What would a real policy directed at social inequality look like? It would require first of all a complete restructuring of the tax code, including not only a repeal of the recent tax cuts for the rich, but a massive increase in taxes on accumulated wealth, along with sharp reductions in taxes for working people. Revenue from the wealthy elite would be used to fund social programs and decent-paying jobs to those who have seen their jobs destroyed by the hurricane, as well as those who were unemployed before the hurricane struck.

The federal minimum wage, which has remained stagnant for eight years and which, in real terms, is at its lowest level in decades, would be sharply increased.

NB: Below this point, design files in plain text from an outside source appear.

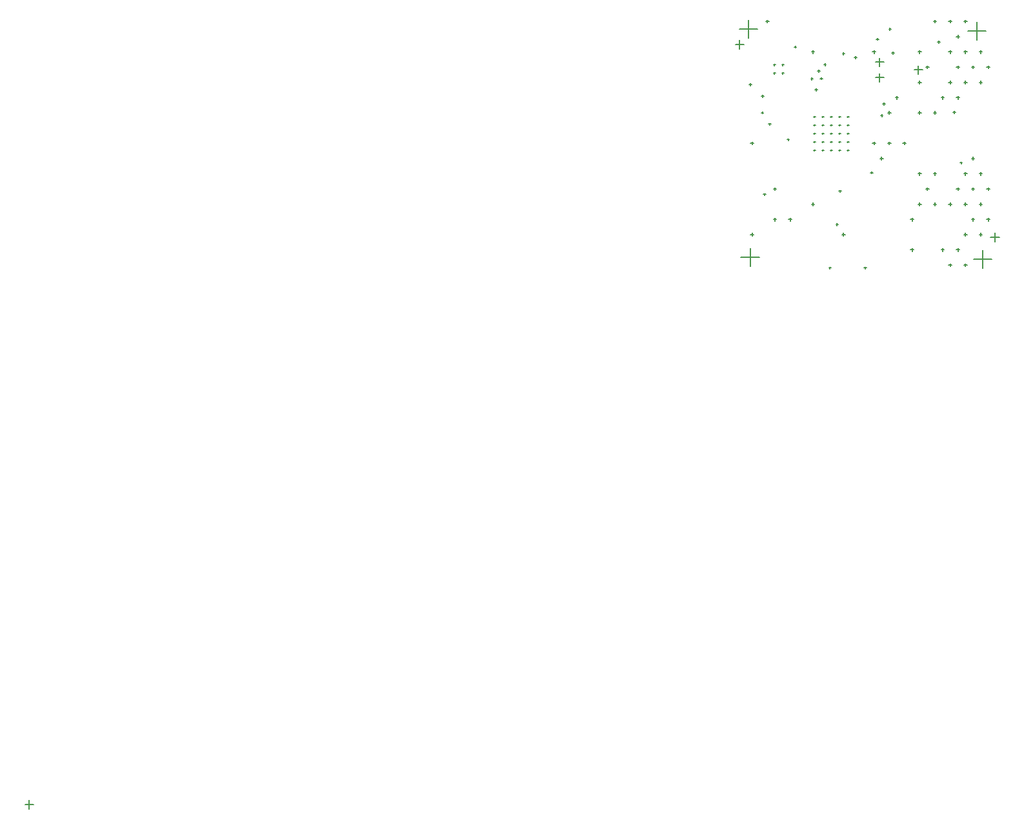
<source format=gbr>
%TF.GenerationSoftware,Altium Limited,Altium Designer,24.4.1 (13)*%
G04 Layer_Color=128*
%FSLAX45Y45*%
%MOMM*%
%TF.SameCoordinates,9860FC65-6E59-49BE-95FE-00A45DA03842*%
%TF.FilePolarity,Positive*%
%TF.FileFunction,Drillmap*%
%TF.Part,Single*%
G01*
G75*
%TA.AperFunction,NonConductor*%
%ADD94C,0.12700*%
D94*
X3367400Y465000D02*
X3482600D01*
X3425000Y407400D02*
Y522600D01*
X17400Y2995000D02*
X132600D01*
X75000Y2937400D02*
Y3052600D01*
X-9304900Y-6984800D02*
X-9189700D01*
X-9247300Y-7042400D02*
Y-6927200D01*
X1857150Y2763100D02*
X1963850D01*
X1910500Y2709750D02*
Y2816450D01*
X1857150Y2559900D02*
X1963850D01*
X1910500Y2506550D02*
Y2613250D01*
X2365150Y2661500D02*
X2471850D01*
X2418500Y2608150D02*
Y2714850D01*
X3142500Y175000D02*
X3382500D01*
X3262500Y55000D02*
Y295000D01*
X92500Y200000D02*
X332500D01*
X212500Y80000D02*
Y320000D01*
X3067500Y3175000D02*
X3307500D01*
X3187500Y3055000D02*
Y3295000D01*
X67500Y3200000D02*
X307500D01*
X187500Y3080000D02*
Y3320000D01*
X3217507Y2900005D02*
X3257507D01*
X3237507Y2880005D02*
Y2920005D01*
X3317507Y2700005D02*
X3357507D01*
X3337507Y2680005D02*
Y2720005D01*
X3217507Y2500005D02*
X3257507D01*
X3237507Y2480005D02*
Y2520005D01*
X3217507Y1300005D02*
X3257507D01*
X3237507Y1280005D02*
Y1320004D01*
X3317507Y1100004D02*
X3357507D01*
X3337507Y1080004D02*
Y1120004D01*
X3217507Y900004D02*
X3257507D01*
X3237507Y880004D02*
Y920004D01*
X3317507Y700004D02*
X3357507D01*
X3337507Y680004D02*
Y720004D01*
X3217507Y500004D02*
X3257507D01*
X3237507Y480004D02*
Y520004D01*
X3017507Y3300006D02*
X3057507D01*
X3037507Y3280006D02*
Y3320006D01*
X3017507Y2900005D02*
X3057507D01*
X3037507Y2880005D02*
Y2920005D01*
X3117507Y2700005D02*
X3157507D01*
X3137507Y2680005D02*
Y2720005D01*
X3017507Y2500005D02*
X3057507D01*
X3037507Y2480005D02*
Y2520005D01*
X3117507Y1500005D02*
X3157507D01*
X3137507Y1480005D02*
Y1520005D01*
X3017507Y1300005D02*
X3057507D01*
X3037507Y1280005D02*
Y1320004D01*
X3117507Y1100004D02*
X3157507D01*
X3137507Y1080004D02*
Y1120004D01*
X3017507Y900004D02*
X3057507D01*
X3037507Y880004D02*
Y920004D01*
X3117507Y700004D02*
X3157507D01*
X3137507Y680004D02*
Y720004D01*
X3017507Y500004D02*
X3057507D01*
X3037507Y480004D02*
Y520004D01*
X3017507Y100004D02*
X3057507D01*
X3037507Y80004D02*
Y120004D01*
X2817507Y3300006D02*
X2857507D01*
X2837507Y3280006D02*
Y3320006D01*
X2917507Y3100005D02*
X2957507D01*
X2937507Y3080006D02*
Y3120005D01*
X2817507Y2900005D02*
X2857507D01*
X2837507Y2880005D02*
Y2920005D01*
X2917507Y2700005D02*
X2957507D01*
X2937507Y2680005D02*
Y2720005D01*
X2817507Y2500005D02*
X2857507D01*
X2837507Y2480005D02*
Y2520005D01*
X2917507Y2300005D02*
X2957507D01*
X2937507Y2280005D02*
Y2320005D01*
X2917507Y1100004D02*
X2957507D01*
X2937507Y1080004D02*
Y1120004D01*
X2817507Y900004D02*
X2857507D01*
X2837507Y880004D02*
Y920004D01*
X2917507Y300004D02*
X2957507D01*
X2937507Y280004D02*
Y320004D01*
X2817507Y100004D02*
X2857507D01*
X2837507Y80004D02*
Y120004D01*
X2617507Y3300006D02*
X2657506D01*
X2637507Y3280006D02*
Y3320006D01*
X2717507Y2300005D02*
X2757507D01*
X2737507Y2280005D02*
Y2320005D01*
X2617507Y2100005D02*
X2657506D01*
X2637507Y2080005D02*
Y2120005D01*
X2617507Y1300005D02*
X2657506D01*
X2637507Y1280005D02*
Y1320004D01*
X2617507Y900004D02*
X2657506D01*
X2637507Y880004D02*
Y920004D01*
X2717507Y300004D02*
X2757507D01*
X2737507Y280004D02*
Y320004D01*
X2417506Y2900005D02*
X2457506D01*
X2437506Y2880005D02*
Y2920005D01*
X2517507Y2700005D02*
X2557506D01*
X2537506Y2680005D02*
Y2720005D01*
X2417506Y2500005D02*
X2457506D01*
X2437506Y2480005D02*
Y2520005D01*
X2417506Y2100005D02*
X2457506D01*
X2437506Y2080005D02*
Y2120005D01*
X2417506Y1300005D02*
X2457506D01*
X2437506Y1280005D02*
Y1320004D01*
X2517507Y1100004D02*
X2557506D01*
X2537506Y1080004D02*
Y1120004D01*
X2417506Y900004D02*
X2457506D01*
X2437506Y880004D02*
Y920004D01*
X2217506Y1700005D02*
X2257506D01*
X2237506Y1680005D02*
Y1720005D01*
X2317506Y700004D02*
X2357506D01*
X2337506Y680004D02*
Y720004D01*
X2317506Y300004D02*
X2357506D01*
X2337506Y280004D02*
Y320004D01*
X2117506Y2300005D02*
X2157506D01*
X2137506Y2280005D02*
Y2320005D01*
X2017506Y2100005D02*
X2057506D01*
X2037506Y2080005D02*
Y2120005D01*
X2017506Y1700005D02*
X2057506D01*
X2037506Y1680005D02*
Y1720005D01*
X1817506Y2900005D02*
X1857506D01*
X1837506Y2880005D02*
Y2920005D01*
X1817506Y1700005D02*
X1857506D01*
X1837506Y1680005D02*
Y1720005D01*
X1917506Y1500005D02*
X1957506D01*
X1937506Y1480005D02*
Y1520005D01*
X1417506Y500004D02*
X1457506D01*
X1437506Y480004D02*
Y520004D01*
X1017506Y2900005D02*
X1057506D01*
X1037506Y2880005D02*
Y2920005D01*
X1017506Y900004D02*
X1057506D01*
X1037506Y880004D02*
Y920004D01*
X717506Y700004D02*
X757505D01*
X737506Y680004D02*
Y720004D01*
X417505Y3300006D02*
X457505D01*
X437505Y3280006D02*
Y3320006D01*
X517505Y1100004D02*
X557505D01*
X537505Y1080004D02*
Y1120004D01*
X517505Y700004D02*
X557505D01*
X537505Y680004D02*
Y720004D01*
X217505Y1700005D02*
X257505D01*
X237505Y1680005D02*
Y1720005D01*
X217505Y500004D02*
X257505D01*
X237505Y480004D02*
Y520004D01*
X455000Y1950556D02*
X485000D01*
X470000Y1935556D02*
Y1965556D01*
X1062500Y2405000D02*
X1092500D01*
X1077500Y2390000D02*
Y2420000D01*
X1007500Y2548056D02*
X1037500D01*
X1022500Y2533056D02*
Y2563056D01*
X1792500Y1315000D02*
X1822500D01*
X1807500Y1300000D02*
Y1330000D01*
X1925000Y2062500D02*
X1955000D01*
X1940000Y2047500D02*
Y2077500D01*
X790000Y2965000D02*
X820000D01*
X805000Y2950000D02*
Y2980000D01*
X384500Y1027459D02*
X414500D01*
X399500Y1012459D02*
Y1042459D01*
X2674500Y3027459D02*
X2704500D01*
X2689500Y3012459D02*
Y3042458D01*
X1955000Y2217500D02*
X1985000D01*
X1970000Y2202500D02*
Y2232500D01*
X359500Y2319959D02*
X389500D01*
X374500Y2304959D02*
Y2334958D01*
X199499Y2469959D02*
X229499D01*
X214499Y2454959D02*
Y2484959D01*
X357500Y2102500D02*
X387500D01*
X372500Y2087500D02*
Y2117500D01*
X1422500Y2875000D02*
X1452500D01*
X1437500Y2860000D02*
Y2890000D01*
X1180000Y2732500D02*
X1210000D01*
X1195000Y2717500D02*
Y2747500D01*
X1580000Y2825000D02*
X1610000D01*
X1595000Y2810000D02*
Y2840000D01*
X1245000Y62500D02*
X1275000D01*
X1260000Y47500D02*
Y77500D01*
X1707500Y62500D02*
X1737500D01*
X1722500Y47500D02*
Y77500D01*
X1377500Y1070000D02*
X1407500D01*
X1392500Y1055000D02*
Y1085000D01*
X1337500Y632500D02*
X1367500D01*
X1352500Y617500D02*
Y647500D01*
X2965000Y1442500D02*
X2995000D01*
X2980000Y1427500D02*
Y1457500D01*
X2875000Y2105000D02*
X2905000D01*
X2890000Y2090000D02*
Y2120000D01*
X2072500Y2885000D02*
X2102500D01*
X2087500Y2870000D02*
Y2900000D01*
X1870000Y3067500D02*
X1900000D01*
X1885000Y3052500D02*
Y3082500D01*
X1130000Y2550000D02*
X1160000D01*
X1145000Y2535000D02*
Y2565000D01*
X2032500Y3200000D02*
X2062500D01*
X2047500Y3185000D02*
Y3215000D01*
X1097500Y2650000D02*
X1127500D01*
X1112500Y2635000D02*
Y2665000D01*
X700000Y1750000D02*
X725000D01*
X712500Y1737500D02*
Y1762500D01*
X1487500Y1605000D02*
X1507500D01*
X1497500Y1595000D02*
Y1615000D01*
X1377500Y1605000D02*
X1397500D01*
X1387500Y1595000D02*
Y1615000D01*
X1267500Y1605000D02*
X1287500D01*
X1277500Y1595000D02*
Y1615000D01*
X1157500Y1605000D02*
X1177500D01*
X1167500Y1595000D02*
Y1615000D01*
X1047500Y1605000D02*
X1067500D01*
X1057500Y1595000D02*
Y1615000D01*
X1487500Y1715000D02*
X1507500D01*
X1497500Y1705000D02*
Y1725000D01*
X1377500Y1715000D02*
X1397500D01*
X1387500Y1705000D02*
Y1725000D01*
X1267500Y1715000D02*
X1287500D01*
X1277500Y1705000D02*
Y1725000D01*
X1157500Y1715000D02*
X1177500D01*
X1167500Y1705000D02*
Y1725000D01*
X1047500Y1715000D02*
X1067500D01*
X1057500Y1705000D02*
Y1725000D01*
X1487500Y1825000D02*
X1507500D01*
X1497500Y1815000D02*
Y1835000D01*
X1377500Y1825000D02*
X1397500D01*
X1387500Y1815000D02*
Y1835000D01*
X1267500Y1825000D02*
X1287500D01*
X1277500Y1815000D02*
Y1835000D01*
X1157500Y1825000D02*
X1177500D01*
X1167500Y1815000D02*
Y1835000D01*
X1047500Y1825000D02*
X1067500D01*
X1057500Y1815000D02*
Y1835000D01*
X1487500Y1935000D02*
X1507500D01*
X1497500Y1925000D02*
Y1945000D01*
X1377500Y1935000D02*
X1397500D01*
X1387500Y1925000D02*
Y1945000D01*
X1267500Y1935000D02*
X1287500D01*
X1277500Y1925000D02*
Y1945000D01*
X1157500Y1935000D02*
X1177500D01*
X1167500Y1925000D02*
Y1945000D01*
X1047500Y1935000D02*
X1067500D01*
X1057500Y1925000D02*
Y1945000D01*
X1487500Y2045000D02*
X1507500D01*
X1497500Y2035000D02*
Y2055000D01*
X1377500Y2045000D02*
X1397500D01*
X1387500Y2035000D02*
Y2055000D01*
X1267500Y2045000D02*
X1287500D01*
X1277500Y2035000D02*
Y2055000D01*
X1157500Y2045000D02*
X1177500D01*
X1167500Y2035000D02*
Y2055000D01*
X1047500Y2045000D02*
X1067500D01*
X1057500Y2035000D02*
Y2055000D01*
X632500Y2730000D02*
X652500D01*
X642500Y2720000D02*
Y2740000D01*
X632500Y2620000D02*
X652500D01*
X642500Y2610000D02*
Y2630000D01*
X522500Y2620000D02*
X542500D01*
X532500Y2610000D02*
Y2630000D01*
X522500Y2730000D02*
X542500D01*
X532500Y2720000D02*
Y2740000D01*
%TF.MD5,b7383a5b35c8783dbb1eac4cd4a82ea5*%
M02*

</source>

This would be bound up with a vast extension of social programs, to provide quality living standards and medical care for everyone.

Neither the Republicans nor the Democrats can seriously tackle the growing social inequality because that would require the repudiation of the policy which created that inequality: the deliberately funneling of society’s resources from the working class into the pockets of a small and obscenely wealthy minority.

Measures such as cutting spending on social infrastructure and social programs, promoting privatization and deregulation, and tax cuts for the wealthy led to the conditions of neglect, poverty and ill-preparedness that made the hurricane so devastating. Far from rethinking this policy or altering it in any way, the Bush administration is pledging to continue and deepen it.